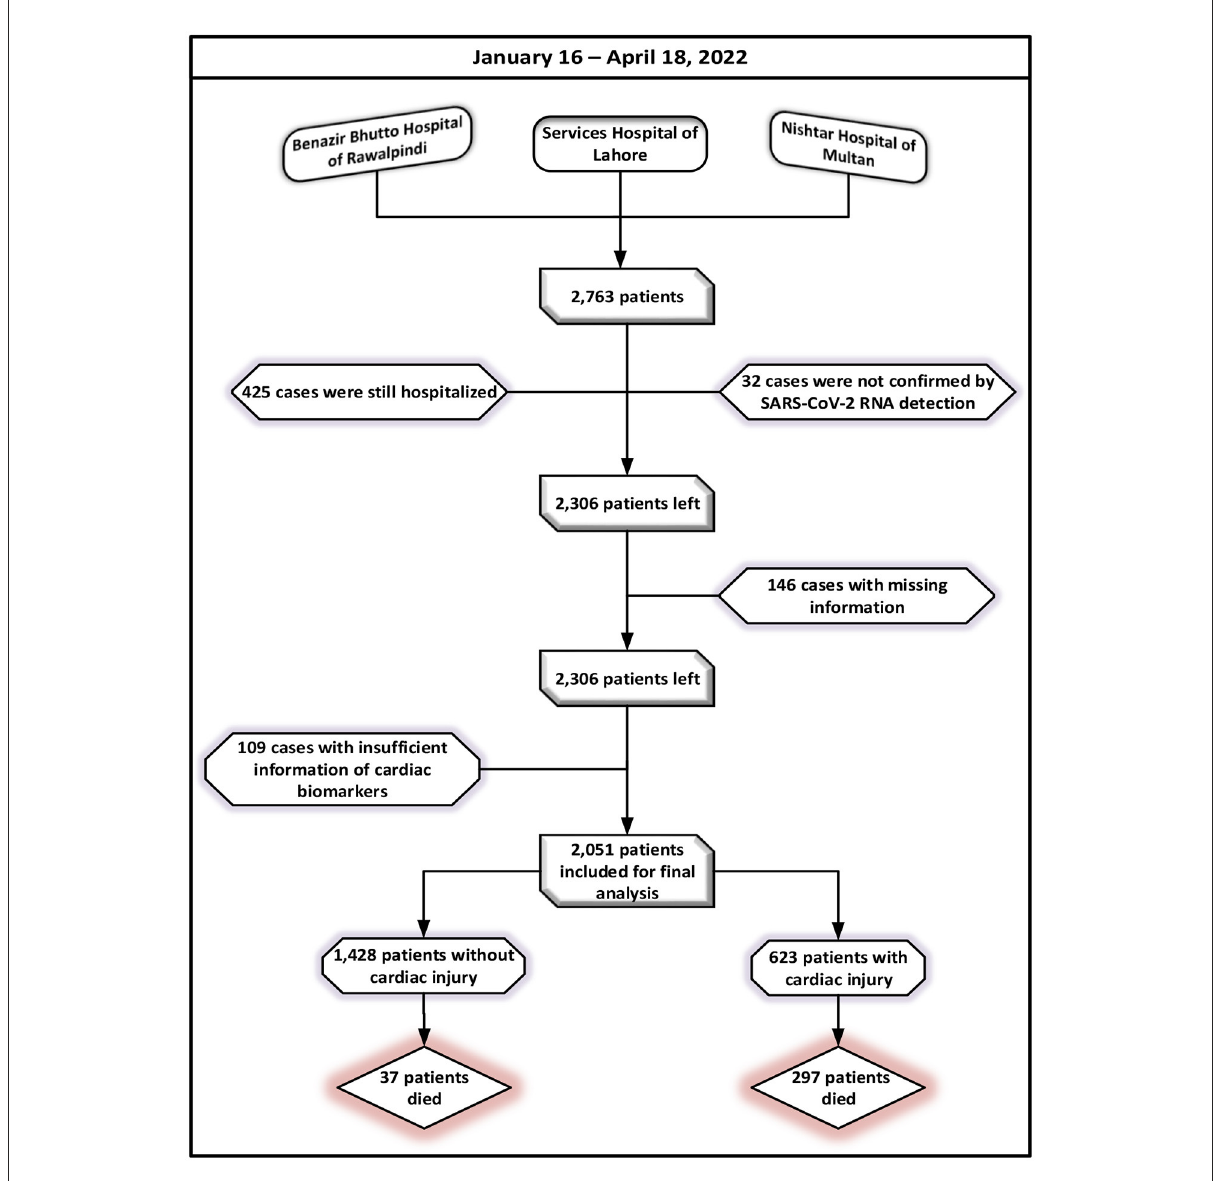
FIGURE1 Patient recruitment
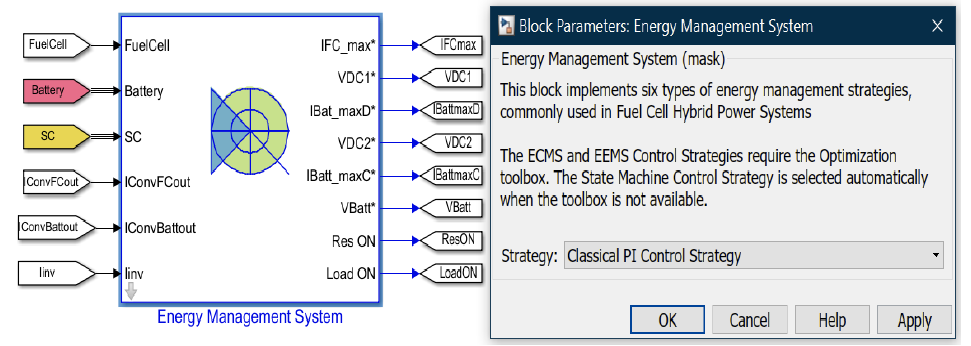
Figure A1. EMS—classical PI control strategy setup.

--

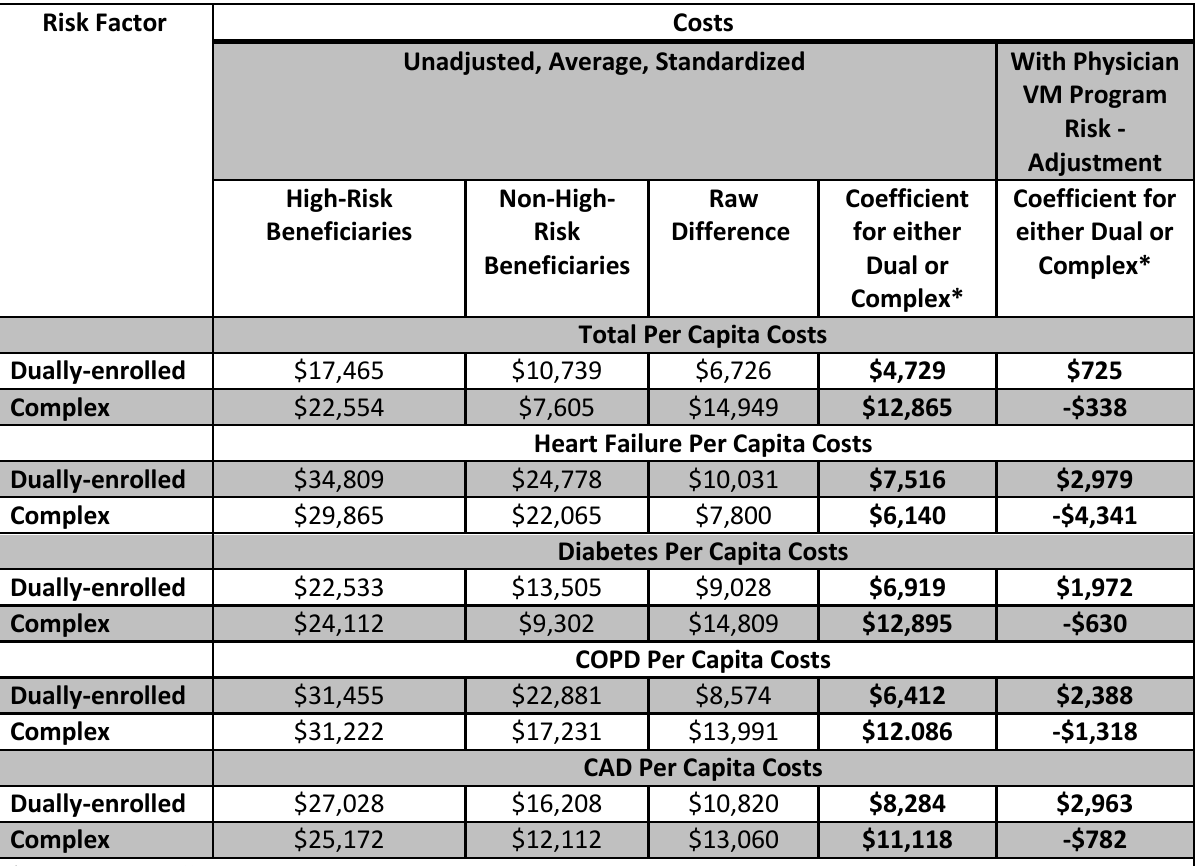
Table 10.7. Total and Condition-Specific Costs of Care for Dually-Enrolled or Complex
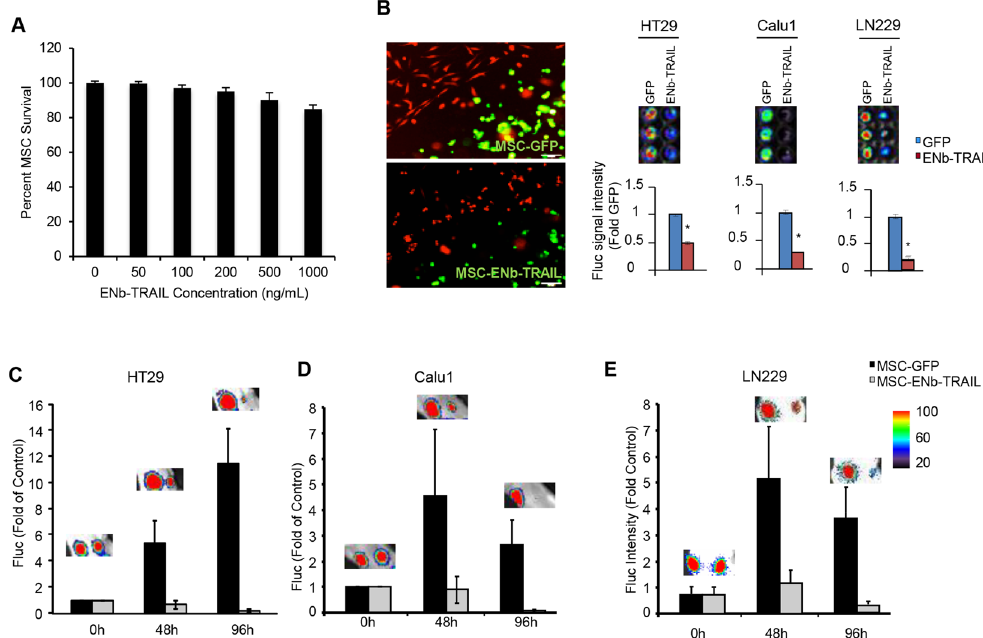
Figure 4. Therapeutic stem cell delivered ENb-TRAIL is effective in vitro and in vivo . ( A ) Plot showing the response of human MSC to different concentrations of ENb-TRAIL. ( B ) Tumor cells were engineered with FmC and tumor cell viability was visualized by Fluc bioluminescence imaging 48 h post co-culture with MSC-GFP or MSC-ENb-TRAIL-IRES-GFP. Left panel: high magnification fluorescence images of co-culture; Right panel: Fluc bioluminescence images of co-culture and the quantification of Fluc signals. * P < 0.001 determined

--

* [Your task]: Using the data above, return the lines from the one holding "FIGURE1 Patient recruitment" through the one holding "Figure A1. EMS—classical" exactly, but not the pictures.

* [Task answer]:
FIGURE1 Patient recruitment
Figure A1. EMS—classical PI control strategy setup.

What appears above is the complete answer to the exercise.